Viele Flüchtlinge erhielten in Berlin wochenlang kein Geld fürs Nötigste. Senat und Polizei prüfen Nachricht über Todesfall
Von Susan Bonath
Jeden Tag warten etwa 600 Flüchtlinge vor dem Landesamt für Gesundheit und Soziales in Berlin. Betreut werden sie dort einzig von Freiwilligen. Die Anliegen höchstens der Hälfte von ihnen werden bearbeitet
Foto: Jörg Carstensen/dpa
|
Vor dem Amt warten schon jetzt täglich etwa 600 Flüchtlinge, um Krankenscheine und Grundsicherung zu beantragen. Letztere beträgt außerhalb der Erstaufnahmeeinrichtungen 359 Euro, wovon sich die Flüchtlinge einen Monat lang selbst versorgen müssen. Viele warten jedoch tagelang vergeblich. Das Lageso räumte bereits am Dienstag ein, wegen »hohem Krankenstand« weniger als die Hälfte der Anliegen bearbeiten zu können. Derzeit kämen nur »200 bis 300 Terminkunden« pro Tag an die Reihe. Inzwischen habe ein Krisengespräch mit Heimbetreibern stattgefunden. Unterstützer klagen seit Monaten, am physischen und finanziellen Limit zu arbeiten. »Seit einem halben Jahr helfen wir, rennen, pflegen, ernähren, versorgen, heilen«, schrieb eine Mitstreiterin von »Moabit hilft« am Mittwoch auf Facebook.

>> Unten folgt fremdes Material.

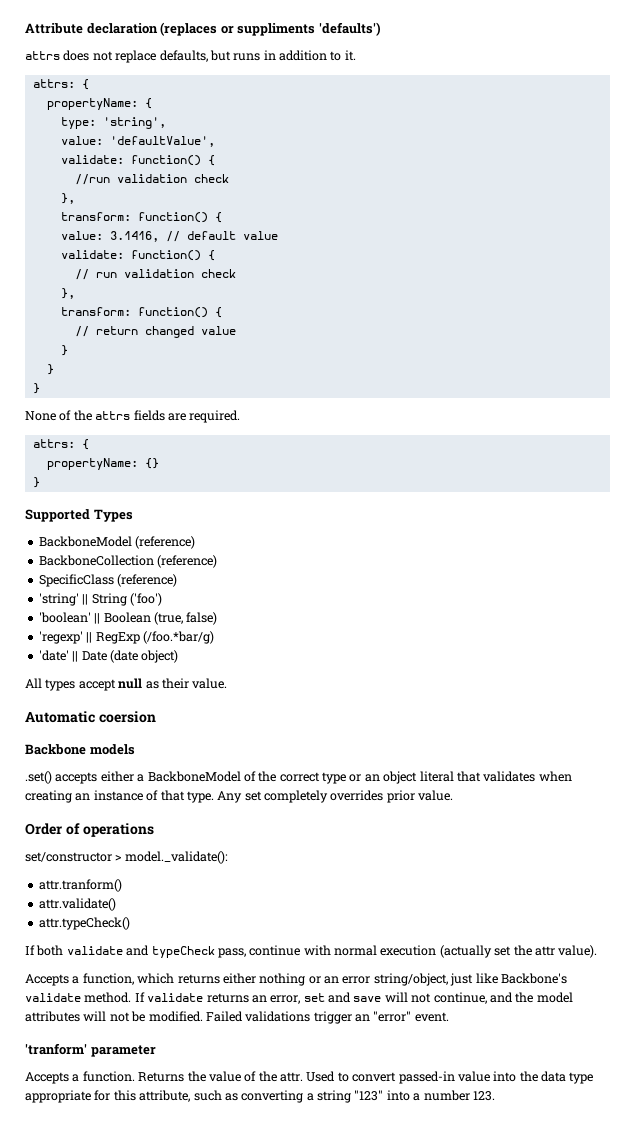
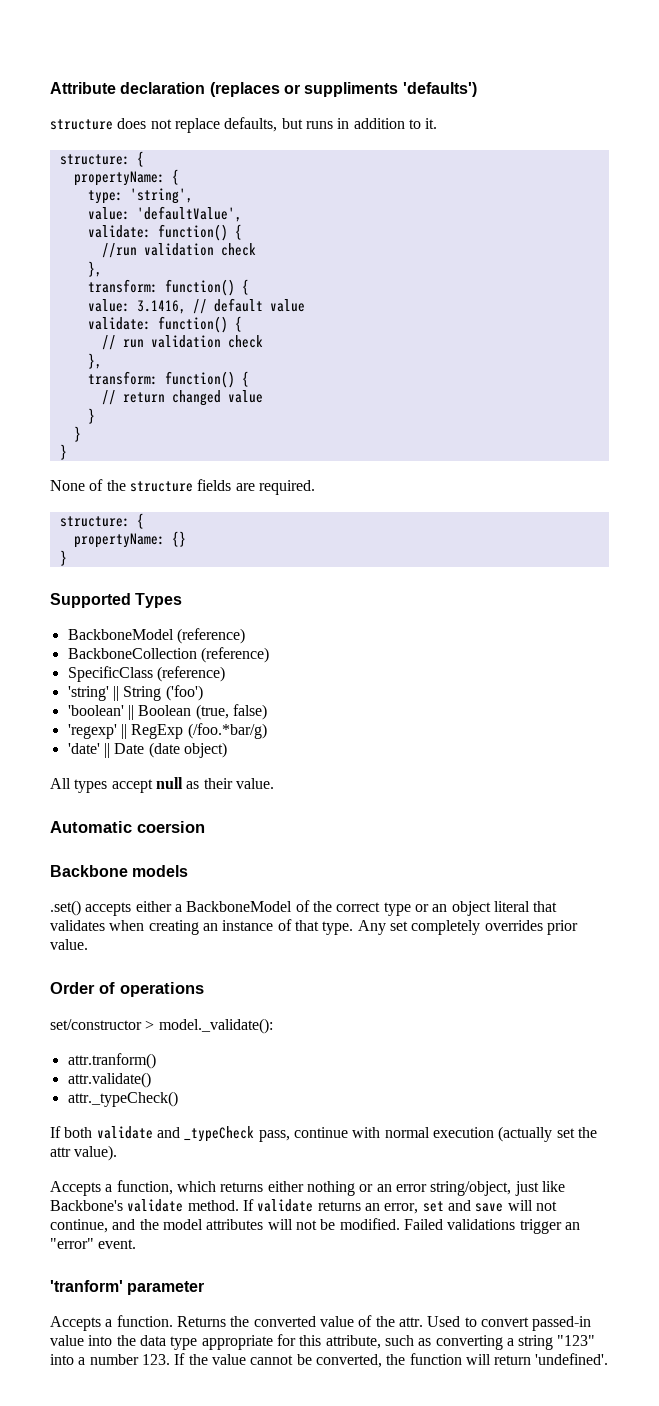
[25,51,60,60] attrs -> [50,119,113,130] structure
[32,79,75,88] attrs: -> [59,154,130,165] structure:
[95,411,131,420] attrs -> [129,481,193,492] structure
[32,439,75,448] attrs: -> [59,516,130,527] structure:
[38,917,130,930] attr.typeCheck() -> [67,1091,178,1107] attr._typeCheck()
[151,946,215,958] typeCheck -> [184,1126,255,1142] _typeCheck
(206, 1076) none -> [253,1316,316,1327] converted
(495, 1096) none -> [174,1353,609,1368] If the value cannot be converted, the function will return 'undefined'.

Ein weiterer Helfer des Bündnisses hatte am Mittwoch morgen einen Todesfall gemeldet, für den er die Versorgungskatastrophe mitverantwortlich machte. Es gehe um einen 24jährigen Syrer, sagte dessen Sprecherin Diana Henniges gegenüber dem RBB. Der Flüchtling habe tagelang vergeblich in der Kälte auf einen Termin gewartet. Als er an Fieber und Schüttelfrost erkrankt sei, habe der Helfer den Mittellosen und Geschwächten zu sich nach Hause geholt. In der Nacht zum Mittwoch sei es dem Mann sehr schlecht gegangen. Auf dem Weg in die Notaufnahme sei er im Rettungswagen an Herzversagen verstorben.
Die Behörden bestätigten den Fall bis Mittwoch nachmittag nicht. »Wir haben alle Aufnahmekrankenhäuser abgefragt«, sagte eine Sprecherin der Senatsverwaltung für Gesundheit und Soziales laut dpa. »Dort gibt es keine Informationen darüber.« Ein Sprecher der Polizei antwortete auf Nachfrage von junge Welt: »Bis jetzt hat uns noch niemand eine Leiche gezeigt.« Allerdings würden dort »Fälle von natürlich Verstorbenen« nicht angezeigt. Man prüfe noch, hieß es. Auch die Berliner Feuerwehr hat keinen entsprechenden Einsatz eines Rettungswagens dokumentiert. Henniges sah keinen Anlass, die Angaben des Helfers anzuzweifeln. Der Mann war am nachmittag weder für andere Unterstützer der Initiative noch für die Polizei erreichbar gewesen.
Angesichts der Umstände sei es nur eine Frage der Zeit gewesen, bis ein solcher Fall eintrete, sagte Henniges. Wenn sich der Tod bewahrheite, müsse Berlins Sozialsenator Mario Czaja (CDU) zurücktreten. Oppositionspolitiker, Sozialverbände und ehrenamtliche Helfer werfen ihm seit langem schwere Fehler vor. Die Behörde sei unterbesetzt und arbeite mit veralteter Technik. Viele Mitarbeiter seien überfordert, die Flüchtlinge dauerhaft unterversorgt. Auch Berlins Regierender Bürgermeister Michael Müller (SPD) hatte Czaja Ende 2015 deshalb öffentlich kritisiert.